We are carbon-based life forms, living on a carbon-based planet, eating carbon to nourish ourselves. Carbon thou art to carbon returnest.
The fact that Hawken nonchalantly inserts a couple of lines about the inhuman horrors Columbus committed on the Taino people caused me gut-wrenching despair. It absolutely blows my mind how the God of Catholicism and the Devil were practically indistinguishable back then (and in many cases holds true even today).
According to Hawken, practically every vegetable and fruit that we eat was originally cultivated by Indigenous farmers in the Americas.
Apparently, all living beings have different bodies, different constitutions and different nutritional needs at different times. He cites a 1928 study by pediatrician Clara Davies where several infants were offered various types of foods and they all seemed to eat what they needed, and developed into “the finest group of specimens” according to the children’s attending pediatrician.
Unfortunately, our taste buds were bio-hacked a few decades ago by “food” manufacturers and “sensory” alchemists and we have become “culinary hamsters in the treadmill of supermarket foods.”
We started out being predators, but we have turned into prey for the food industry, which degrades not only our health, but also the land, water and animal health.
Several details about our taste and smell senses. Lots of numbers of taste combinations, nutritional components, different biochemicals, phytonutrients etc.

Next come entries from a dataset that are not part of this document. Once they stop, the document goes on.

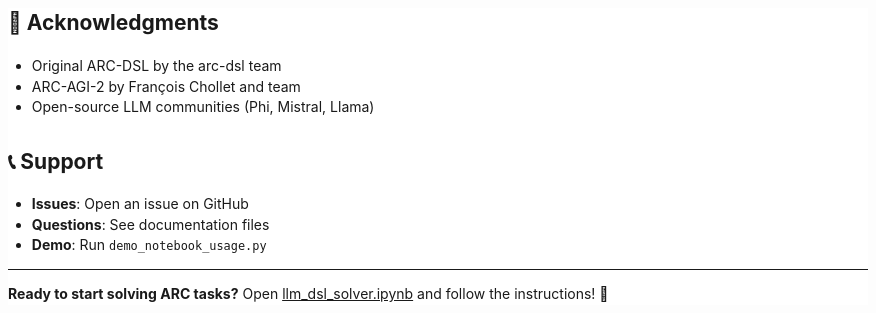 ## 🌟 Acknowledgments

- Original ARC-DSL by the arc-dsl team
- ARC-AGI-2 by François Chollet and team
- Open-source LLM communities (Phi, Mistral, Llama)

## 📞 Support

- **Issues**: Open an issue on GitHub
- **Questions**: See documentation files
- **Demo**: Run `demo_notebook_usage.py`

---

**Ready to start solving ARC tasks?** Open [llm_dsl_solver.ipynb](llm_dsl_solver.ipynb) and follow the instructions! 🚀
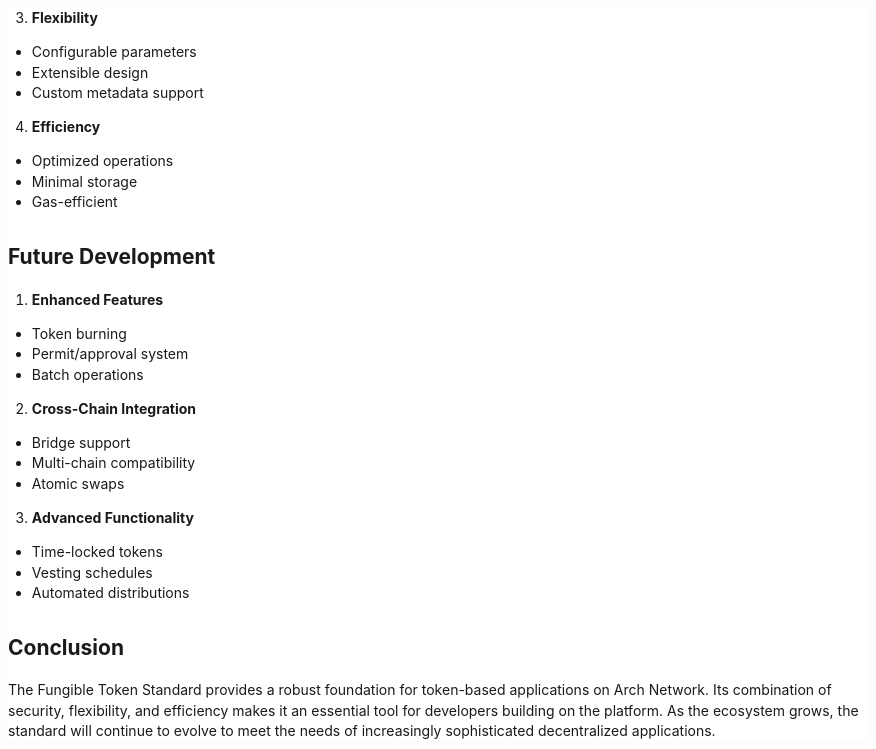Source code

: 3. **Flexibility**
- Configurable parameters
- Extensible design
- Custom metadata support

4. **Efficiency**
- Optimized operations
- Minimal storage
- Gas-efficient

## Future Development

1. **Enhanced Features**
- Token burning
- Permit/approval system
- Batch operations

2. **Cross-Chain Integration**
- Bridge support
- Multi-chain compatibility
- Atomic swaps

3. **Advanced Functionality**
- Time-locked tokens
- Vesting schedules
- Automated distributions

## Conclusion

The Fungible Token Standard provides a robust foundation for token-based applications on Arch Network. Its combination of security, flexibility, and efficiency makes it an essential tool for developers building on the platform. As the ecosystem grows, the standard will continue to evolve to meet the needs of increasingly sophisticated decentralized applications.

Although I don’t consume a lot of kale, I like it, so I was a bit disappointed to hear Hawken call kale a fad that’s not good for us – apparently, market kale has high amounts of heavy metals and raw kale contains goitrogens that suppress thyroid function.
The chapter ends by saying that our health and the land we live on are intimately connected, and to restore both, we have to take back our mouths and taste buds from those who use it to accumulate financial capital and return them to those who create biological capital.